■ **Assigned task a**
Write the stored data entries below as a numbered list of their text lines, skipping blank lines. Leave out the pictures.

——————————

At a bankruptcy hearing on Wednesday, US prosecutors told the court they were working to seize Robinhood shares associated with the bankrupt crypto exchange FTX. Reportedly, they are primarily targeting shares pledged by Alameda Research as loan collateral.
Sam Bankman-Fried, the founder of both Alameda Research and FTX, had around 56 million shares of the online broker worth around $450 million. SBF stands accused of multiple charges of fraud and money laundering due to his running of the FTX Group and has recently pleaded not guilty to all charges.
Alameda Research played a key role in the downfall of FTX. Soon after the bankruptcy, it was reported that it received billions of dollars worth of users’ assets as loans from FTX. Furthermore, the company’s CEO Caroline Ellison confirmed that Alameda facilitated and helped hide loans worth billions of dollars made to FTX’s executive in collusion with Sam Bankman-Fried.
Later on Wednesday, Silvergate Bank revealed in a court filing that a US federal judge ordered the seizure of $93 million held by FTX Digital Markets. The filings also state that Bahaman liquidators, that filed for a separate bankruptcy in New York, also ordered Silvergate to transfer FTX-associated money “to ensure the safety” of the assets.
Silvergate revealed that the Bahaman request was moot as FTX’s accounts were already seized. The island nation is also playing a strange role in the collapse of SBF’s crypto empire. Even before filing for bankruptcy, FTX attempted to blame Bahaman regulators for allowing certain withdrawals while most customers were blocked from accessing their funds. The regulators denied this claim.
Not long after, a court filing made by FTX’s new management hinted at the possibility that Bahaman regulators might be behind the hack that drained the exchange of hundreds of millions of dollars shortly after its chapter 11 filing. Due to its close association with FTX, Silvergate found itself in hot water following the exchange’s collapse. On November 16th, it became the target of a class action lawsuit for “aiding and abetting FTX’s fraud”.

——————————

■ **Assigned task b**
Answer these questions from the FTX article above, one answer per line, marked the same way:
(i) About how many shares of the online broker did Sam Bankman-Fried have?
(ii) How much money held by FTX Digital Markets did a US federal judge order seized?
(iii) On what date did Silvergate become the target of a class action lawsuit?

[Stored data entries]
——————————

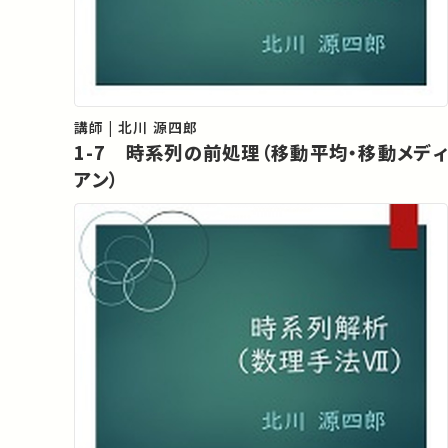
講師 | 北川 源四郎
1-7 時系列の前処理（移動平均・移動メディ
アン）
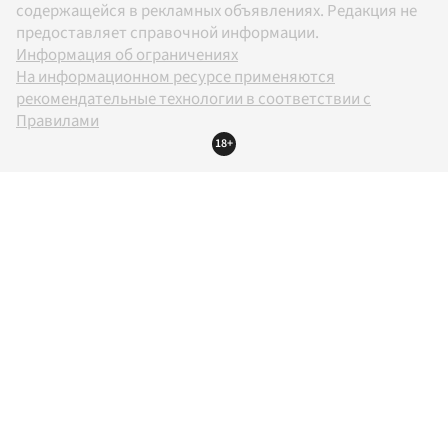
содержащейся в рекламных объявлениях. Редакция не
предоставляет справочной информации.
Информация об ограничениях
На информационном ресурсе применяются
рекомендательные технологии в соответствии с
Правилами
18+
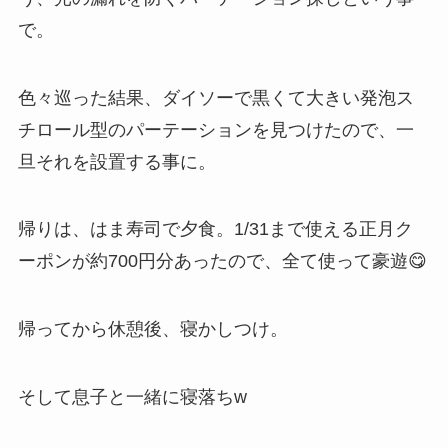
で。
色々巡った結果、ダイソーで黒くて大きい発泡ス
チロール型のパーテーションを見つけたので、一
旦それを設置する事に。
帰りは、はま寿司で夕食。1/31まで使える正月ク
ーポンが約700円分あったので、全て使って豪遊😋
帰ってから休憩後、寝かしつけ。
そして息子と一緒に寝落ちw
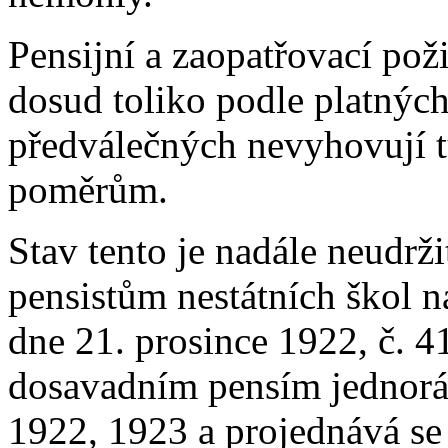
Pensijní a zaopatřovací poži
dosud toliko podle platnýc
předválečných nevyhovují 
poměrům.
Stav tento je nadále neudrži
pensistům nestátních škol 
dne 21. prosince 1922, č. 41
dosavadním pensím jednorá
1922, 1923 a projednává se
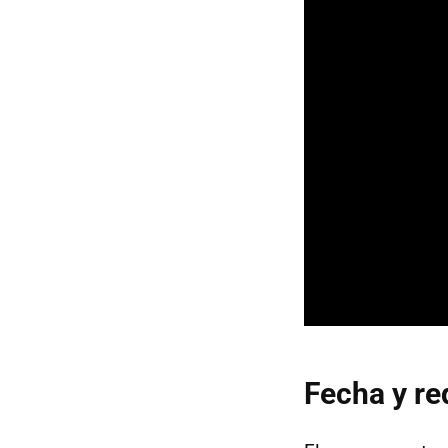
Fecha y re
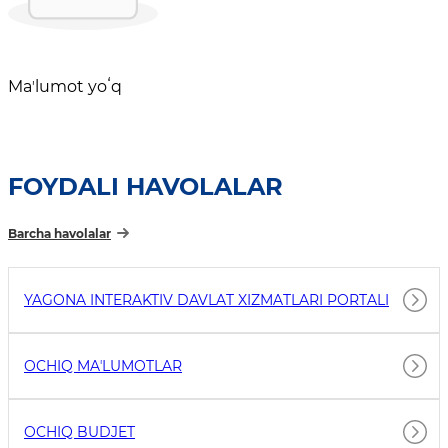
Maʼlumot yoʻq
FOYDALI HAVOLALAR
Barcha havolalar
YAGONA INTERAKTIV DAVLAT XIZMATLARI PORTALI
OCHIQ MAʼLUMOTLAR
OCHIQ BUDJET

——————————

■ **Task solution a**
1. 講師 | 北川 源四郎
2. 1-7 時系列の前処理（移動平均・移動メディ
3. アン）
4. содержащейся в рекламных объявлениях. Редакция не
5. предоставляет справочной информации.
6. Информация об ограничениях
7. На информационном ресурсе применяются
8. рекомендательные технологии в соответствии с
9. Правилами
10. 18+
11. で。
12. 色々巡った結果、ダイソーで黒くて大きい発泡ス
13. チロール型のパーテーションを見つけたので、一
14. 旦それを設置する事に。
15. 帰りは、はま寿司で夕食。1/31まで使える正月ク
16. ーポンが約700円分あったので、全て使って豪遊😋
17. 帰ってから休憩後、寝かしつけ。
18. そして息子と一緒に寝落ちw
19. Pensijní a zaopatřovací poži
20. dosud toliko podle platnýc
21. předválečných nevyhovují 
22. poměrům.
23. Stav tento je nadále neudrži
24. pensistům nestátních škol 
25. dne 21. prosince 1922, č. 41
26. dosavadním pensím jednorá
27. 1922, 1923 a projednává se
28. Fecha y re
29. Maʼlumot yoʻq
30. FOYDALI HAVOLALAR
31. Barcha havolalar
32. YAGONA INTERAKTIV DAVLAT XIZMATLARI PORTALI
33. OCHIQ MAʼLUMOTLAR
34. OCHIQ BUDJET

■ **Task solution b**
(i) Around 56 million shares
(ii) $93 million
(iii) November 16th